Since my journey into the park took so long because of the snow it was very dark by the time I got to the Sotol Vista overlook.  It was also very windy with winds well past 50 mph.  I could see the sky somewhat clearing and I wanted to try a pic.  So I carefully set up my camera and tripod and got all of three images.  The conditions were just so brutal with the cold and wind I was not sure I could even get a non blurry shot.  So I hoped for the best and drove to camp.

Luckily I got one good one!

In camp it was less windy and also dark and cold with snow on the ground.  There was one other camper there!  I put up my tent and did a few customary tent shots.  

My tent, at night, on snow, with fall color in the trees.  What a great way to spend the night!

Over the next two nights I did more nightscape images.  I revisited some of my favorite parts of the park and captured the night sky as best I could.

The rugged volcanic landscape on the western side of the park is a great foreground for night photography and I put the fisheye lens to good use.  In fact, every image in this post is a fisheye lens image.  I love wide angle and I find the fisheye is truly the best way to capture the size of the Milky Way in the night sky.

With the long dark December nights it was easy to get some night images and still be asleep by an early hour.  That is a real plus as one of the things as often happens after a week of night photography is you then need a vacation to get caught up on sleep.

Over the three nights I was in the park, I got lucky enough to make some great images and see some good views of the night sky.

Many people would have missed it as they only look for the Milky Way during the summer not realizing it is visible year round.

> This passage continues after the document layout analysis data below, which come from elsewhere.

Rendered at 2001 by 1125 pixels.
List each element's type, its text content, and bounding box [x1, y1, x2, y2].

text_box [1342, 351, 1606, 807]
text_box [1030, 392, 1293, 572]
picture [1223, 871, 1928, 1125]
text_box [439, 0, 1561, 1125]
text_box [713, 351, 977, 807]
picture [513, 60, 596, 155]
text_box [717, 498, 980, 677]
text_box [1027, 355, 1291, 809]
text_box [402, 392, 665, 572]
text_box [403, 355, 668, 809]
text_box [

I am already looking forward to the dark skies of December 2016 with the new moon between Christmas and New Years it looks to be another good time for a winter trip!

Sunday, May 8, 2016

Snow in the Chisos

After driving for 14 hours through snow, I arrived in Big Bend and set up my tent on snow.  It was cold and windy but I knew the snow would begin to melt the next morning.  The sky was rapidly clearing and the forecast for a sunny day.  My plan was for a sunrise at Santa Elena Canyon and then to go to the Chisos, hoping the higher elevations of the mountains would both have made more snow as well as have it last longer.

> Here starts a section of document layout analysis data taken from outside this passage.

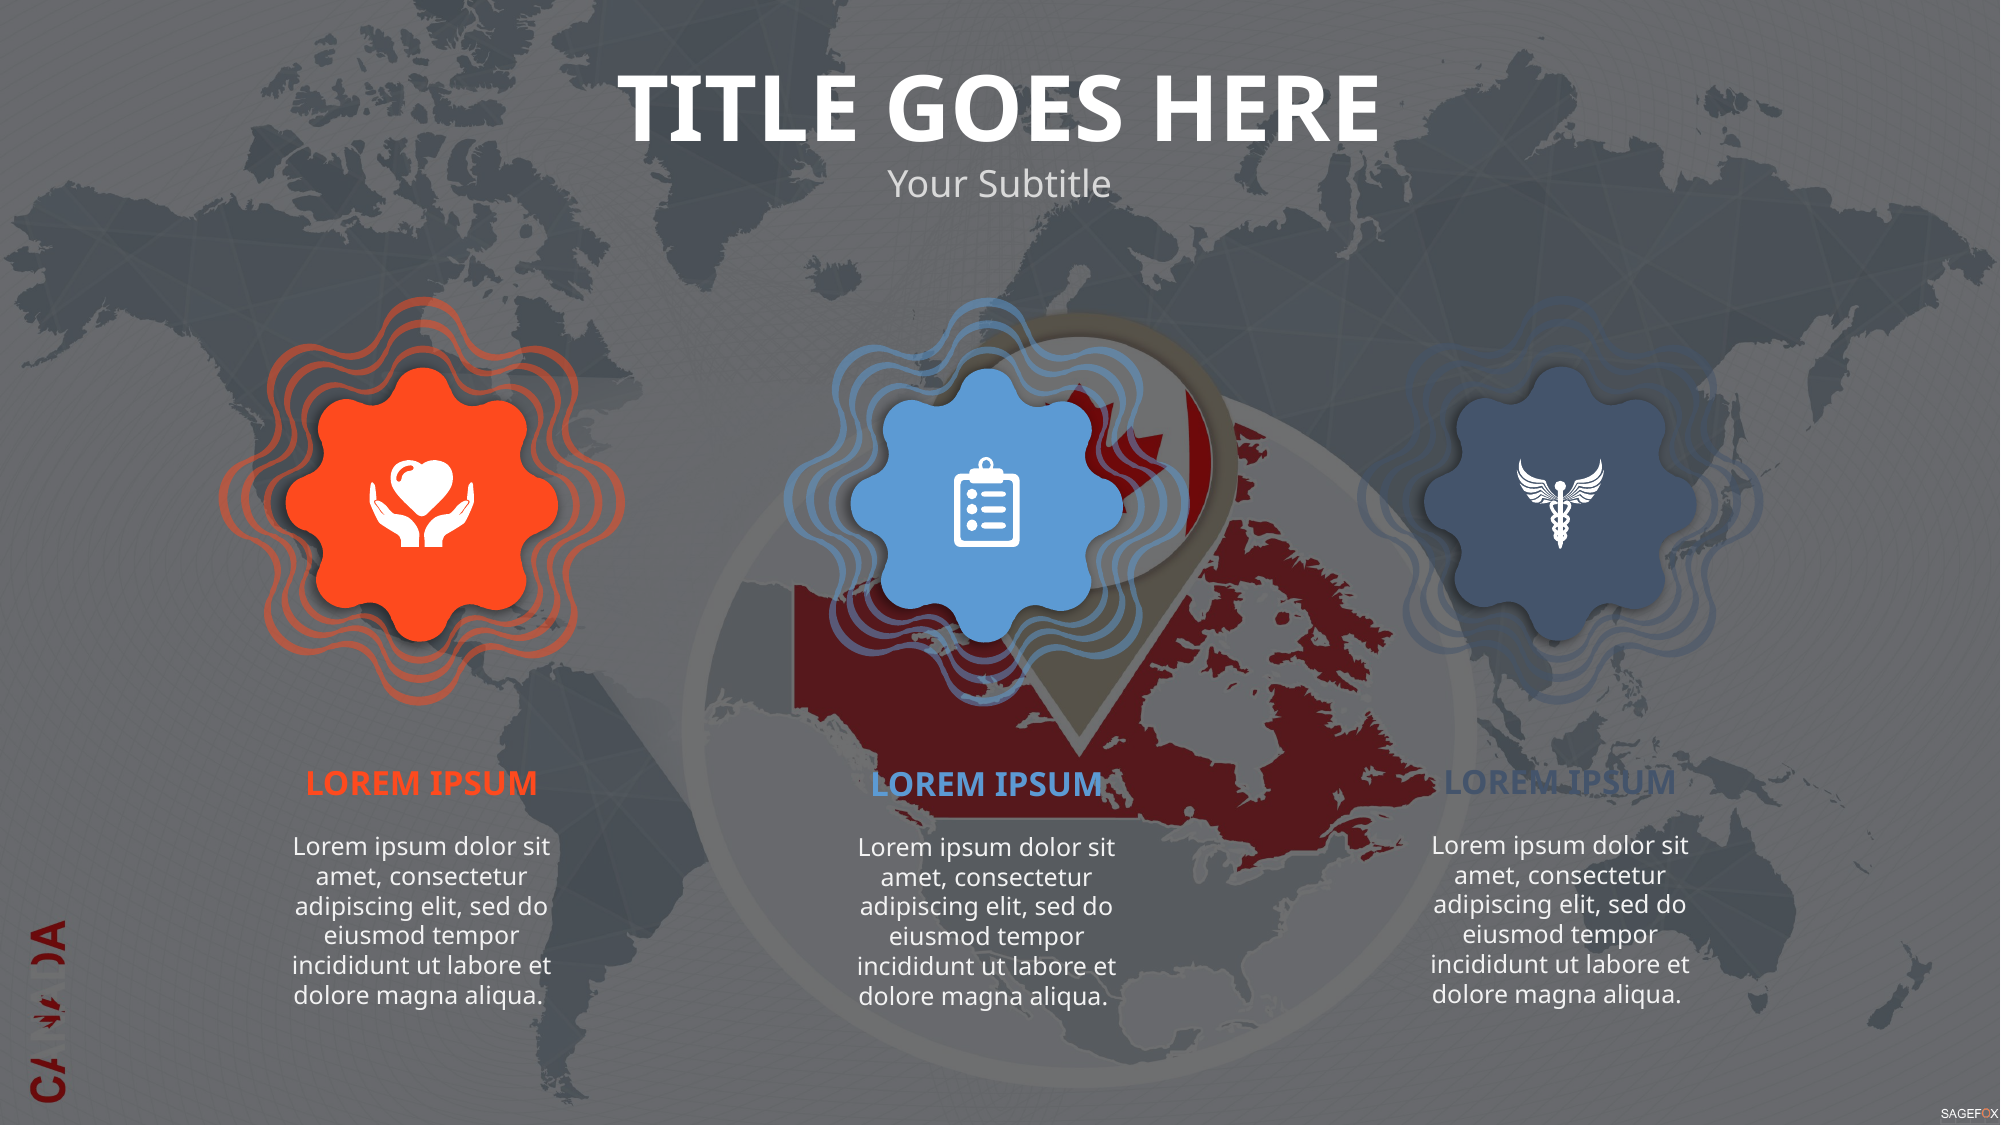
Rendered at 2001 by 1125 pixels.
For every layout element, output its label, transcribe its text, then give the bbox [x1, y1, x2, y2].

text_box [1513, 458, 1608, 549]
text_box TITLE GOES HERE Your Subtitle [548, 42, 1452, 212]
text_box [1359, 297, 1762, 703]
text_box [369, 460, 475, 547]
picture [0, 0, 2001, 1125]
text_box LOREM IPSUM Lorem ipsum dolor sit amet, consectetur adipiscing elit, sed do eiusmod tempor incididunt ut labore et dolore magna aliqua. [1412, 753, 1708, 1017]
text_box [954, 456, 1020, 547]
text_box LOREM IPSUM Lorem ipsum dolor sit amet, consectetur adipiscing elit, sed do eiusmod tempor incididunt ut labore et dolore magna aliqua. [274, 754, 570, 1018]
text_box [220, 298, 624, 704]
text_box LOREM IPSUM Lorem ipsum dolor sit amet, consectetur adipiscing elit, sed do eiusmod tempor incididunt ut labore et dolore magna aliqua. [839, 755, 1135, 1018]
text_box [785, 299, 1189, 705]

At sunrise I was at Santa Elena Canyon and while it was not a winter wonderland there was some snow on the cliff walls of the Sierra Ponce.  I photographed the sunrise and then it was off to the Chisos.

The snow was a good 6" deep up around the mountains and there were many stops to be made on the drive.  This was the first time I have been in Big Bend with this much snow and I wanted to make the most of the opportunity.

So it was several stops.  The western ramparts of the mountains made for some great images with the snow on the walls, the peaks, and on the cactus and yucca of the desert.

It was finally mid-morning before we actually got up to the Chisos proper.  It was probably a good thing as the park service had closed the road overnight into the Basin.  It is a steep and winding road and was probably icy.

As we ascended into the mountains the snow got deeper.  The high one goes the more trees grow and they were covered in snow!  Where the leaves peaked out I saw that they were in full fall color too!

The week after Christmas and it is the peak of fall color in Big Bend plus a fresh snowfall!  
I could not believe my luck.

The stops became more frequent.  Every pullout was used as we drove into the Basin.  The views were amazing.  The clouds were rapidly disappearing and the sun shown bright in a clear blue sky.

There were images everywhere.

After what seemed like an instant we finally got into the Basin and it was 1:30 in the afternoon.  The snow was rapidly melting and we were hungry since we skipped breakfast to be out in the snow, so it was off to the lodge for a cheeseburger.

After warming up, a burger, and looking over a few images on the camera, we made our way back out of the Basin.  Already the snow was much diminished from the morning and by the time we got back to Cottonwood the snow was all but gone there.

Luck had been with us and we had seen a great winter event here in the desert.